### Extract provided ###
BSS
  16 Oct 2021, 09:44

IS claims deadly suicide attack on Shiite mosque in Afghanistan's Kandahar

  KANDAHAR, Afghanistan, Oct 16, 2021 (BSS/AFP) - The Islamic State group on

Saturday claimed responsibility for a suicide bomb attack on a Shiite mosque
in the southern Afghan city of Kandahar that killed at least 41 people and
injured scores more.

  The Friday assault came just a week after another IS-claimed attack on
Shiite worshippers at a mosque in the northern city of Kunduz that killed
more than 60 people.

  In a statement released on its Telegram channels, the jihadist group said
two Islamic State-Khorasan (IS-K) suicide bombers carried out separate
attacks on different parts of the mosque in Kandahar -- the spiritual
heartland of the Taliban -- while worshippers prayed inside.
###
Task instructions: Reproduce the Kandahar mosque attack report from the words "KANDAHAR, Afghanistan, Oct" through the words "injured scores more.", substituting "Sunday" for "Saturday".
### Data section ###
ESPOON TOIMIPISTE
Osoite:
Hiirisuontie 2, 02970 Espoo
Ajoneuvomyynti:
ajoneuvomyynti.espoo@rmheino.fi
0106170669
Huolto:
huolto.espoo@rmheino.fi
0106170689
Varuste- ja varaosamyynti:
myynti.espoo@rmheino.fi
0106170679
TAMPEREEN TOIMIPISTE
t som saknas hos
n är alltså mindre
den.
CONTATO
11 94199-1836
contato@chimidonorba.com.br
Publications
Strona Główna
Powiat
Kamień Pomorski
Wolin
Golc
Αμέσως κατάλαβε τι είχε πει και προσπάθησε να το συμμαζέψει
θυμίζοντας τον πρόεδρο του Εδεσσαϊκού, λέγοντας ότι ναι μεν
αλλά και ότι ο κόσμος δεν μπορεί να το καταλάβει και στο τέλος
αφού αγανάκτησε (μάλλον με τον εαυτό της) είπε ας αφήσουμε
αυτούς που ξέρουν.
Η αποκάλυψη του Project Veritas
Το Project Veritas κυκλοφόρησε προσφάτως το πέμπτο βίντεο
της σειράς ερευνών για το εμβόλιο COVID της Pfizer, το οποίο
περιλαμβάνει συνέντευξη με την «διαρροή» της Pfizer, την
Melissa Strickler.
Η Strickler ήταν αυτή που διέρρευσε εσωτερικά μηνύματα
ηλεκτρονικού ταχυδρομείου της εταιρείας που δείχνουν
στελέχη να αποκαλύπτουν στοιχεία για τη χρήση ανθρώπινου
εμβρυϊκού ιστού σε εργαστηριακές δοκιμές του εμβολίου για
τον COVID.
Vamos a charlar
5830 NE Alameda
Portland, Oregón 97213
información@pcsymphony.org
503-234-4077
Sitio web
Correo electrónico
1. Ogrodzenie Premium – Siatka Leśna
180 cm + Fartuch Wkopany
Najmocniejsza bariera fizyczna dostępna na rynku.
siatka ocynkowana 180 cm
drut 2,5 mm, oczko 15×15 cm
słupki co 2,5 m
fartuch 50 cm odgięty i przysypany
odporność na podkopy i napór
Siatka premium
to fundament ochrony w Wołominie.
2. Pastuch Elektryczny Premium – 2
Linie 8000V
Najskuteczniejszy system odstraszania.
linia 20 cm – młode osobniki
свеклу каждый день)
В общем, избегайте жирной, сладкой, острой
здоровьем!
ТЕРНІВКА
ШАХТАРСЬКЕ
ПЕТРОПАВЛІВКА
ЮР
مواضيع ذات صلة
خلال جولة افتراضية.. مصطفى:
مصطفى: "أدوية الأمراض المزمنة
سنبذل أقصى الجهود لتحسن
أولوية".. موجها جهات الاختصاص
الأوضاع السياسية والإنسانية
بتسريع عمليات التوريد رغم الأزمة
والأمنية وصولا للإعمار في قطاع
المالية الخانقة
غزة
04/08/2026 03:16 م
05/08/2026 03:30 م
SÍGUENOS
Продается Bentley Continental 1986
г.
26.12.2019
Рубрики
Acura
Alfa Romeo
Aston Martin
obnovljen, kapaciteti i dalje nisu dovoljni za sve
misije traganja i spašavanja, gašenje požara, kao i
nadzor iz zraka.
###
Final answer:
KANDAHAR, Afghanistan, Oct 16, 2021 (BSS/AFP) - The Islamic State group on

Sunday claimed responsibility for a suicide bomb attack on a Shiite mosque
in the southern Afghan city of Kandahar that killed at least 41 people and
injured scores more.